To be offered at Bonhams "COLLECTORS MOTORCARS AND AUTOMOBILIA
Philadelphia Simeone Foundation Automotive Museum2 Oct 2017, 14:00 EDT"
From the Estate of Bob Mead
1900 Mobile MODEL 4 5.5HP STEAM RUNABOUT
Chassis no. 3137
2-Cylinder Double-Acting Steam Engine
Sprocket Rear Axle with Chain Drive
4-Wheel Leaf Spring Suspension
Rear Band-Type Brakes
*Ex-Harry Harrison, Harold Culp car
*Comprehensively restored by Bob Mead
*Potentially Eligible for the London to Brighton Veteran Car Run
*Fascinating alternative power vehicle
Estimate-US$ 40,000 - 50,000
£30,000 - 37,000
THE MOBILE STEAM CAR
The tale of Mobile, Locomobile and Stanley steam cars are inextricably intertwined. As recorded in the descriptions for the preceding lots, the acquisition by John Brisben Walker of the Stanley brother's Steam car business precipitated both the Locomobile business and ultimately a second Stanley company, there was a third piece of the tale, being that of the Mobile steamcar business.
Walker having sold half of his share of the Stanley entity to A. L. Barber, proceeded to fall out with his partner almost immediately. While Barber perpetuated the Locomobile business and the Stanley brothers continued to pursue their own path, Walker's severance from Barber provided him with a piece of land in Tarrytown, New York and the right to produce the Stanley. Undeterred, but certainly behind his competition, he formed the Mobile Company of America and had Stanford White design a factory to build his own steam cars. Of course, that took time and the other two ventures had some head start on Walker.
Eventually in March 1900, a new Mobile steam car was ready for sale. What Walker lost in time, he made up for with offering a broader variety of bodywork styles and was arguably more successful in courting the upper echelons of society as clients.
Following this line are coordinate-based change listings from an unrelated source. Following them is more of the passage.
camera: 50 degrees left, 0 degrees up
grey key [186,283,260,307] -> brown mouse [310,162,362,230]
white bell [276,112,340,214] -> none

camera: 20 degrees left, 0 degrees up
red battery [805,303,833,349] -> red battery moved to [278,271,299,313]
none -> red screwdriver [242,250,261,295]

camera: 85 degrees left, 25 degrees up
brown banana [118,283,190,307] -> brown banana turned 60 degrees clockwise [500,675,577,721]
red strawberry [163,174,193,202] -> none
He could count both John Jacob Astor and Charles Schwab as Mobile owners, as well as Otis of elevator fame. Sadly, production trailed his other former business partners dramatically, and ultimately Walker stepped away from the business selling his factory in Tarrytown to Maxwell-Briscoe.
Of the 600 or so Mobiles built up to 1903, the Veteran Car Club of Great Britain and other institutions record something in the order of a dozen survivors only.
THE MOTORCAR OFFERED
It is no surprise that for an avid steam car follower such as Bob Mead, an example of the third piece of the triumvirate should share the stable with the other brands spawned from the same tale.
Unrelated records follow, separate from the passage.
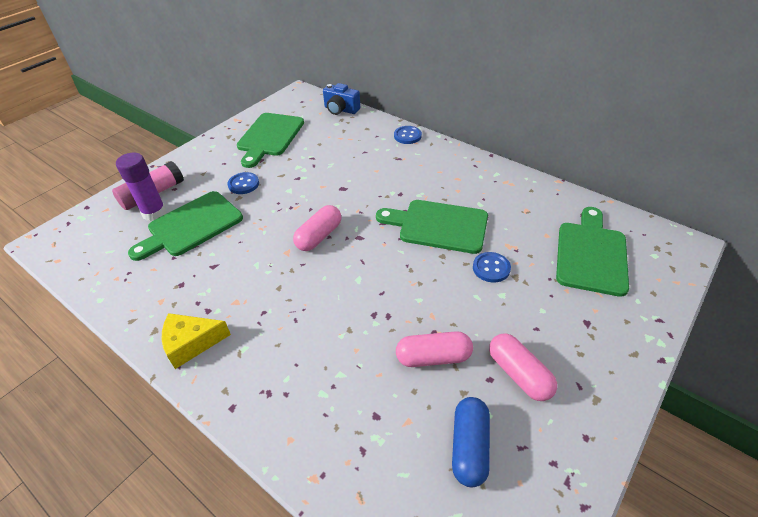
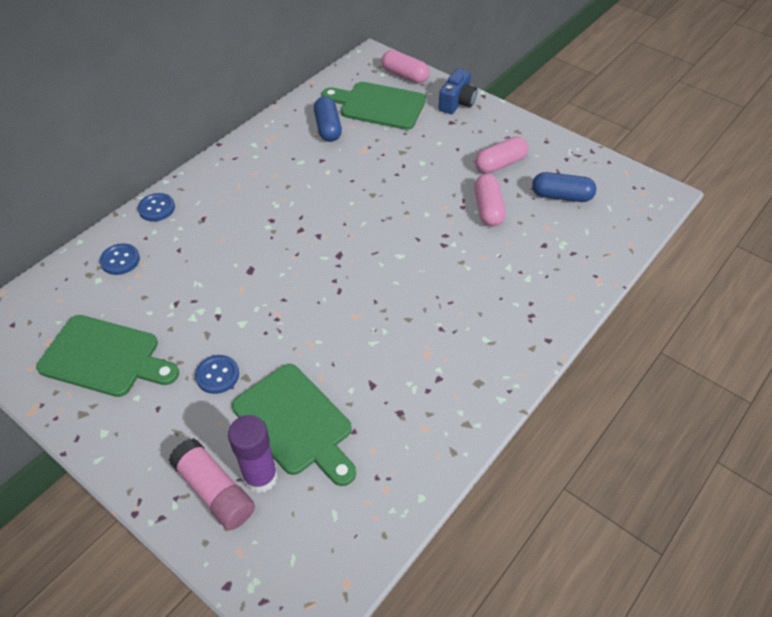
camera: 90 degrees left, 5 degrees up
yellow cheese [161,313,231,369] -> none
pink capsule [293,205,341,251] -> pink capsule moved to [381,50,430,84]
blue camera [323,83,360,115] -> blue camera moved to [438,68,477,114]
green cutting board [376,200,488,254] -> none
blue button [473,252,511,282] -> blue button moved to [100,243,140,275]
none -> blue capsule [314,97,342,142]

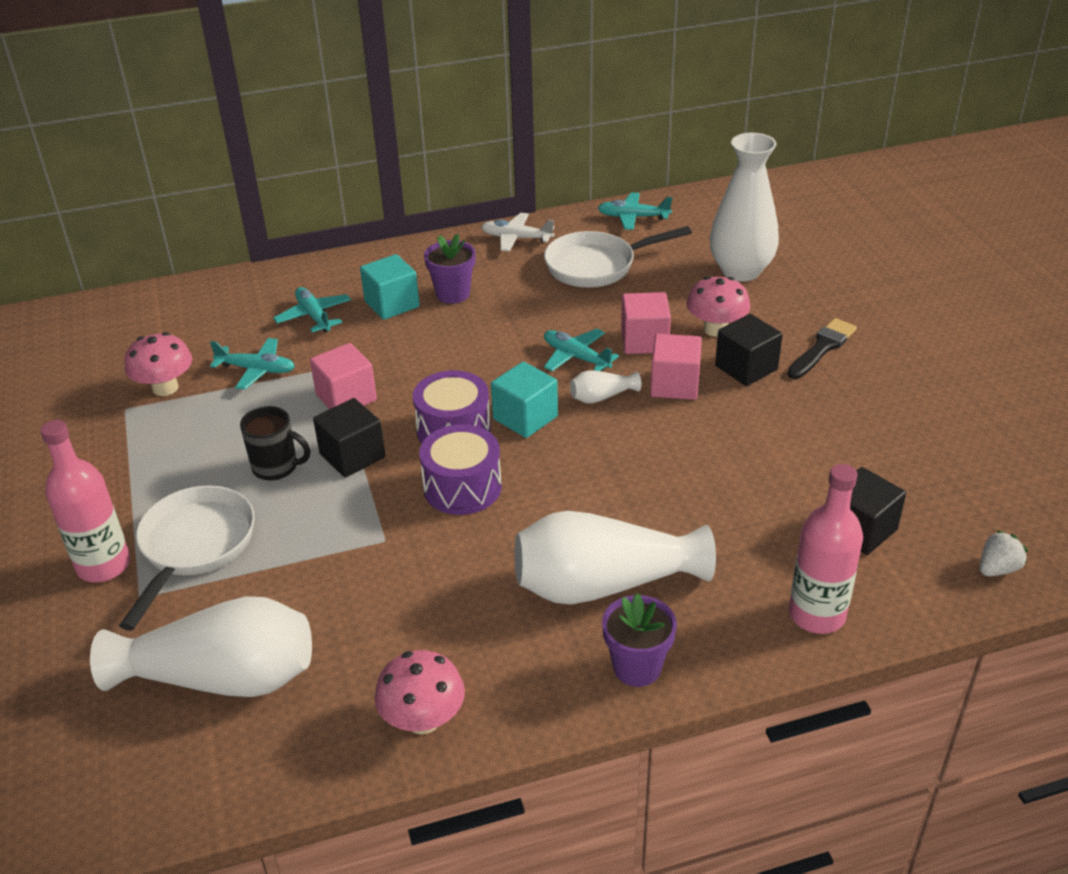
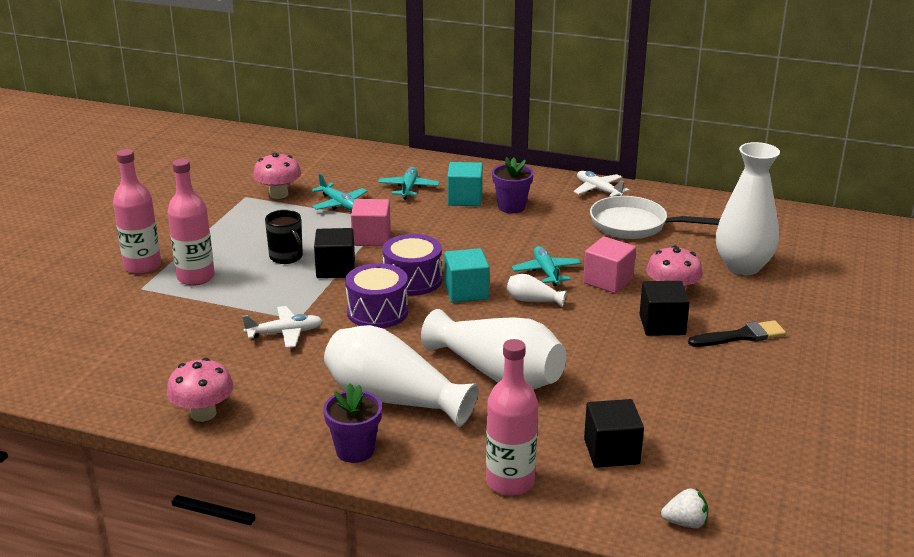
camera: 35 degrees right, 10 degrees down
white vase [90,596,312,697] -> white vase moved to [421,309,566,389]
white pan [119,485,255,631] -> pink bottle [167,159,215,286]
turquoise plane [598,192,672,230] -> none
pink cube [650,334,702,400] -> none
none -> white plane [242,306,323,348]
The former owner of this car was Harry Harrison of Surfside, Florida, who according to copies of correspondence on file from him had purchased the car from an enthusiast in 1974, who in turn had purchased it from Harold Culp in the 1960s. Mr. Culp had been responsible for its restoration prior to 1965. Alas, after only a couple of years of ownership, Harrison's Locomobile was damaged in a fire. When Mead heard of the tragedy that had befallen the Locomobile, he elected to acquire the car and complete the arduous task of returning it to the road.
As ever, the exacting detail and quality of workmanship carried out by Bob Mead has ensured that the Locomobile is once again in exceptionally fine order, and with bodywork provided by Carl Amsley. A known entity for a considerably long time and conforming to its model specification, while this car has never been officially dated by any authority it has been accepted as a 1900 version of the model and as such would potentially be eligible for the London to Brighton Veteran car Run in the UK if officially dated, while on home turf it has been and would continue to be welcomed at events run by the Steam Automobile Club of America.
In its career with Mr. Mead, it has been shown at Bill Warner's Amelia Island Concours d'Elegance, and even travelled as far as San Juan, Puerto Rico to be displayed at their country's annual car show and tour in 1999.